Guanidinium functionalized superparamagnetic silica spheres for selective enrichment of phosphopeptides and intact phosphoproteins from complex mixtures.

Phosphorylation of protein regulates nearly all biological processes in nature. The development of enrichment techniques for phosphorylated proteins is vital to systematic identification and characterization of phosphoproteins. Here, a general strategy for highly efficient capture of intact phosphorylated proteins from protein mixtures has been developed by using guanidine functionalized superparamagnetic microspheres (denoted as Fe3O4@SiO2@GDN). The Fe3O4@SiO2@GDN was prepared by modifying Fe3O4@SiO2 with 3-guanidopropyl triethoxysilane as a functionalization monomer. The resulting materials could specifically and selectively recognize phosphoproteins and showed high binding capacities for model phosphoproteins (78.8 mg g-1 for ovalbumin (OVA) and 59.6 mg g-1 for β-casein (β-Cas), respectively).
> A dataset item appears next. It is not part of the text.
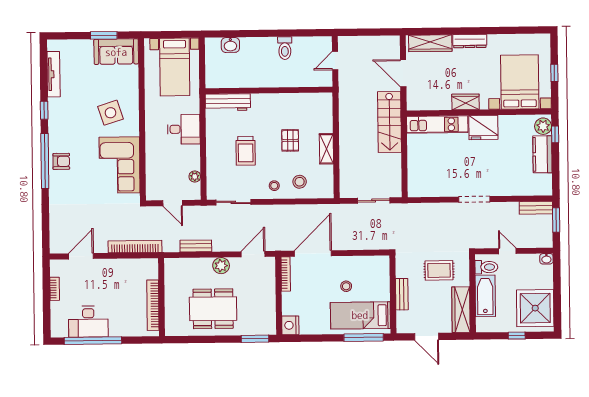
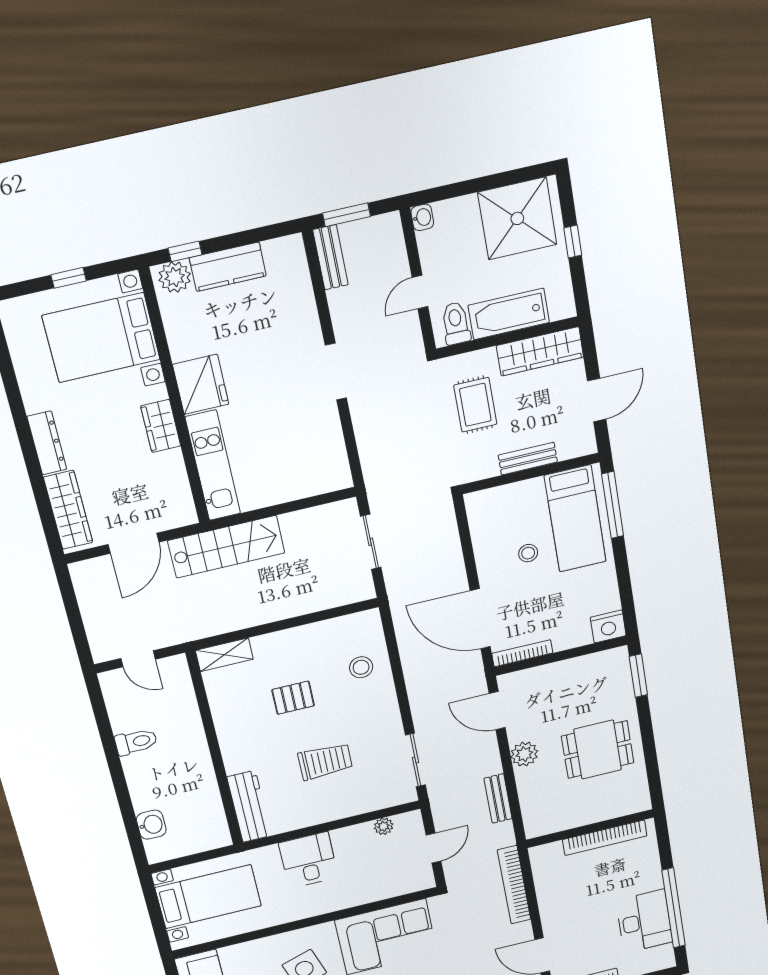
shelving: (326, 149) -> (224, 655), moved
stool: (274, 186) -> (375, 705), removed
dining table: (213, 309) -> (598, 749), width x0.73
The feasibility of the resulting material for phosphoprotein enrichment has also been demonstrated by selectively binding and capturing phosphoproteins from complex protein mixtures and real samples (milk, egg, and tissue protein extract from a mouse liver), respectively. In addition, the selective enrichment of phosphopeptides has also been investigated. The proposed technique showed application potential for phosphoprotein and phosphopeptide enrichment.